A natural way to rectify this is to define the first component of G_M to be neither just a pure nor just a mixed strategy profile of G, but an arbitrary distribution over pure strategy profiles of G—a “correlated strategy profile.” Can the earlier proof then be used to show that G_M has a mixed strategy profile realizing a certain outcome ⇔ G has “correlated strategy profile” realizing that outcome that pays each player at least their security value ⇔ G_S has a mixed strategy profile realizing that outcome?
Good catch. To tell the truth, I didn’t even think about mixing strategies in G_M and G_S, only playing deterministically and purely “on top of” mixed strategies in G. When we add mixing, G_S does turn out to be stronger than G_M due to correlated play; your construction is very nice.
Your final result is correct, here’s a proof:
1) Any Nash equilibrium of G_S or “new” G_M plays a correlated strategy profile of G (by definition of correlated strategy profile, it’s broad enough) that on average gives each player no less than their security value (otherwise they’d switch).

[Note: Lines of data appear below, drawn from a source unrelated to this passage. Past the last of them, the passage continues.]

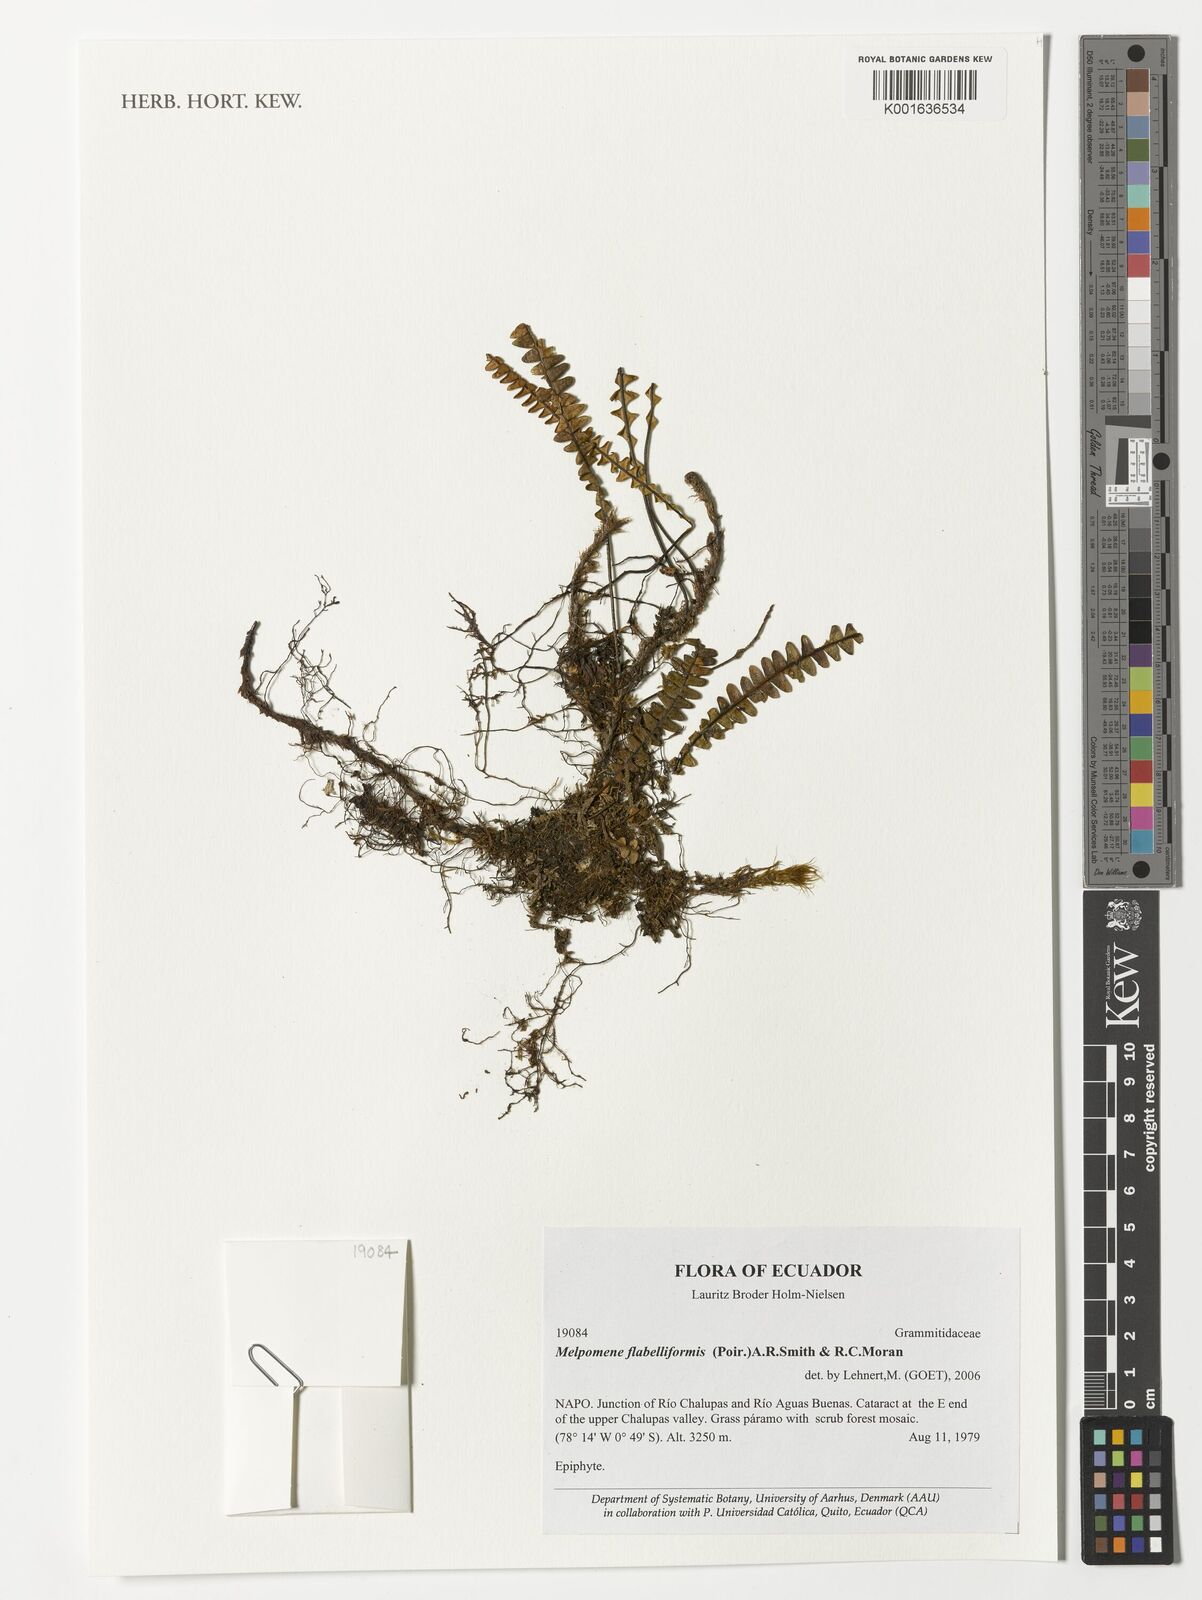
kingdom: Plantae
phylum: Tracheophyta
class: Polypodiopsida
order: Polypodiales
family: Polypodiaceae
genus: Melpomene
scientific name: Melpomene flabelliformis
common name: Fanleaf dwarf polypody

2) Any such “good” profile can be implemented as a Nash equilibrium of G_S in mixed strategies, using your construction above and the usual method of punishment by security level. If all of the enemy’s strategies are quine-compatible with yours, the profile gets played exactly thanks to the niceties of your construction. If any small part of his strategies are incompatible with yours, that’s enough to bring him down on average.
3) For “new” G_M you just submit the profile and the punishment fallback. So “new” G_M doesn’t actually need mixed strategies, our latest deus ex machina is too strong.
Thanks, Benja and cousin_it, for working out the math. The “new” G_M looks correct to me (and let’s just call it G_M from now, since I see no reason why the joint machine can’t be programmed with a correlated strategy profile). To make it a little more realistic, we can add a step after the joint machine is constructed, where each player has a choice to transfer his resources or not. It’s pretty obvious that adding this step makes no difference in the outcome, since the players can program the joint machine to execute their fallback strategies if one of the player fails to transfer.
Benja’s method for G_S to enforce correlated play in G seems to require simultaneous source-swapping. Otherwise, if I choose my random number first, then the second player can pick his number to favor him, right? It seems that the common quined program has to use some cryptographic method to generate a common random number in a way that’s not vulnerable to manipulation by the players.